Fiber optic cables are ideal for data transmission over long distances. The technology is tried and tested and is used on a large scale. But glass fibers can only be bent to a limited extent and are very sensitive to tensile stress. Plastic fibers, on the other hand, are typically used for shorter transmission distances: for individual buildings, company premises or in vehicles. The core of these fibers is often made of PMMA – also known as Plexiglas – or the polymer polycarbonate. While these transparent materials are more flexible than glass, they are almost as sensitive to tensile forces. "As soon as a microcrack forms in the fiber core, light is scattered by it and lost," Hufenus explains. "So data transmission initially deteriorates, and later on, the fiber core can even tear completely at this weakened point."

This is where Empa's expertise comes into play: For the past seven years, the Advanced Fibers lab in St. Gallen has been home to a machine that can produce kilometer-long fibers filled with a liquid. With this expertise, Empa is a world leader. "Two-component fibers with a solid core have been around for more than 50 years," says Hufenus. "But fabricating a continuous liquid core is considerably more complex. Everything has to be just perfect."
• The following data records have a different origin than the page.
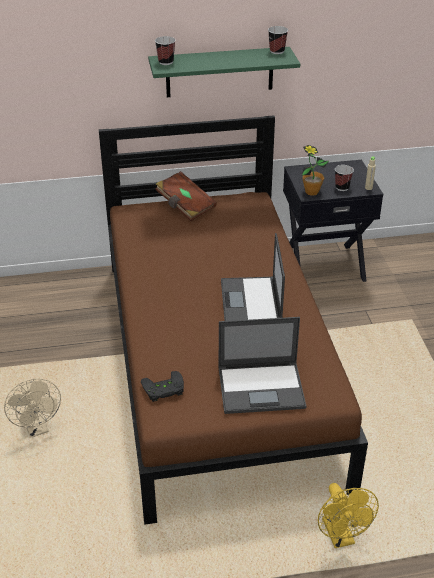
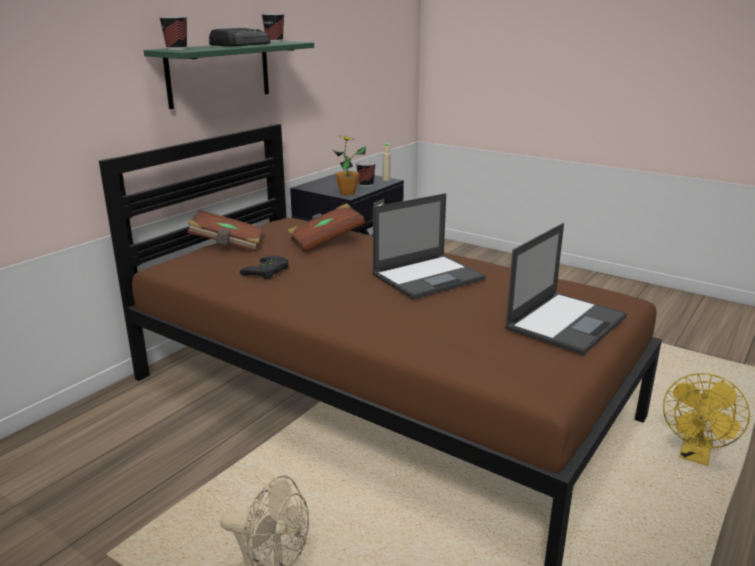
camera: 45 degrees left, 15 degrees down
(164, 390) = (496, 370): black game controller -> black game controller (268, 271)
(231, 58) = (241, 44): none -> radio
(244, 233) = (325, 241): none -> brown book
(251, 302) = (429, 276): laptop -> laptop turned 75 degrees counterclockwise
(341, 537) = (695, 456): yellow fan -> yellow fan turned 90 degrees clockwise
The Empa researcher wondered: Couldn't this liquid core also be used for light transmission? It was the Geneva physicist Jean-Daniel Colladon who first conducted light along the inside of a water jet in 1842 – and thus discovered one of the physical foundations for today's fiber optic technology.

For light conduction in hollow fibers with a liquid core, however, everything has to be newly adjusted. The difference in the refractive indices between the liquid and the transparent cladding material is crucial: The refractive index of the liquid must be significantly greater than that of the cladding material. Only then will the light be reflected at the interface and remain trapped within the liquid core.
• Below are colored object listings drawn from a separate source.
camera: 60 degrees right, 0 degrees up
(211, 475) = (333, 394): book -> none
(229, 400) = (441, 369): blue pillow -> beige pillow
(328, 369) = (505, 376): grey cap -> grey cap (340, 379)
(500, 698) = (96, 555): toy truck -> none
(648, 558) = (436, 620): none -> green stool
At the same time, all ingredients must be thermally stable. "The two components of the fiber must pass through our spinneret together under high pressure and at 200 to 300 degrees Celsius," says the Empa researcher. "So we need a liquid with a suitable refractive index for functionality and with the lowest possible vapor pressure to produce the fiber." The team decided on a liquid core made of glycerol and a sheath made of a fluoropolymer.

Rudolf Hufenus’ team is a world leader in the production of liquid-filled fibers. Image: Empa

The experiment was a success: The fiber the Empa team produced can withstand up to ten percent elongation and then returns to its original length – no other solid-core optical fiber is capable of doing that!
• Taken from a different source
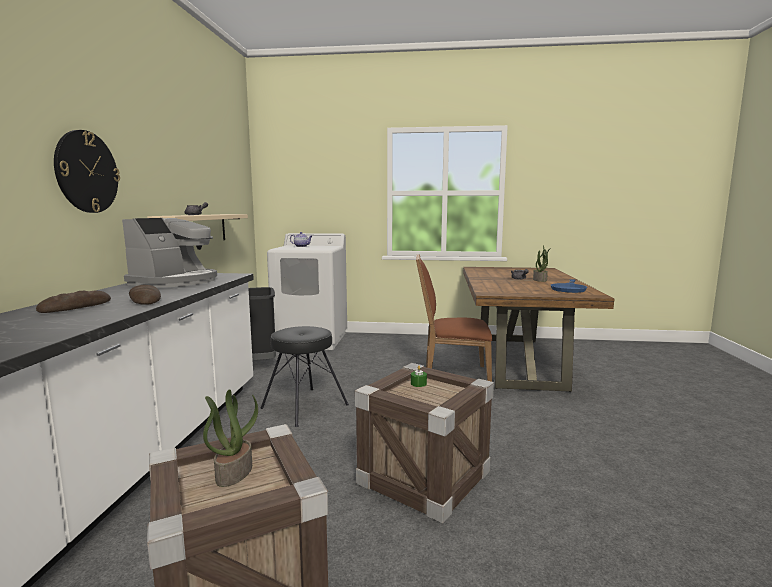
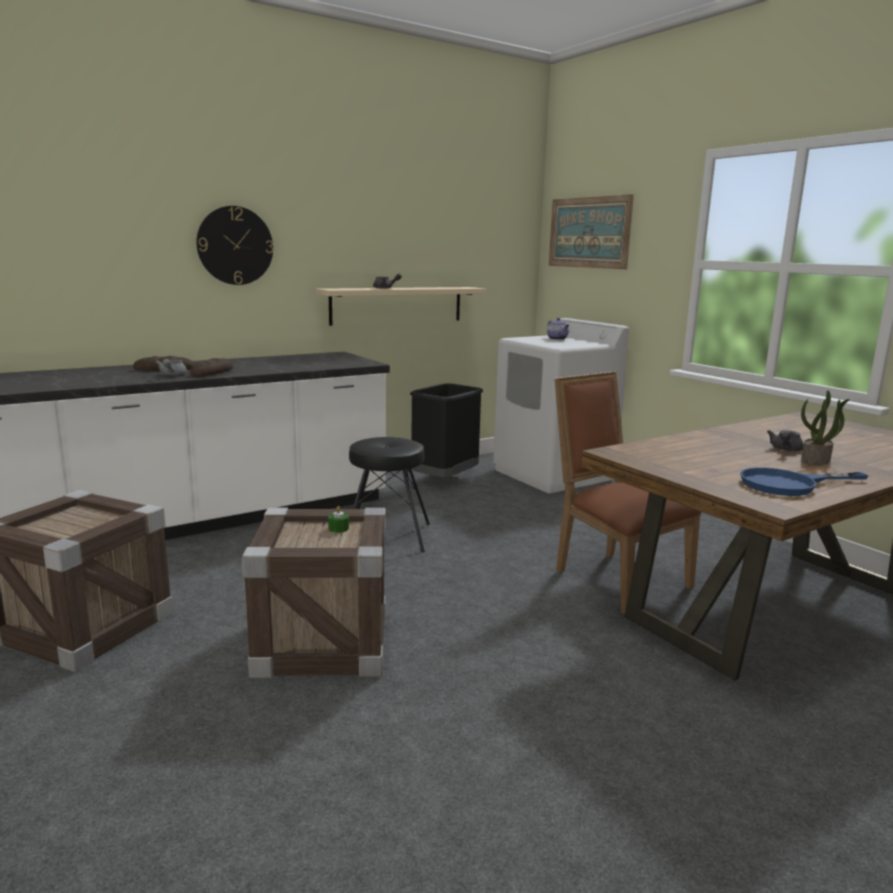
camera: 50 degrees right, 5 degrees up
(116, 308) = (172, 375): none -> grey teapot
(175, 281) = (299, 361): coffee machine -> none
(234, 472) = (79, 521): potted plant -> none
(299, 175) = (589, 232): none -> picture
But the fiber is not only extremely stretchable, it can also measure how far it has been stretched. Hufenus and his team added a small amount of a fluorescent dye to the glycerol and examined the optical properties of this luminescent fiber during the stretching process. The result: When the fiber is stretched, the path of the light is lengthened, but the number of dye molecules in the fiber remains constant. This leads to a small change in the color of the emitted light, which can be measured using suitable electronics. Thus, the liquid-filled fiber can indicate a change in length or a tensile load that is occurring.

"We expect that our liquid-filled fibers can be used not only for signal transmission and sensing, but also for force transmission in micromotors and microhydraulics," Hufenus says. The exact composition of the fiber sheath and filling can then be adapted to meet the requirements of the specific application.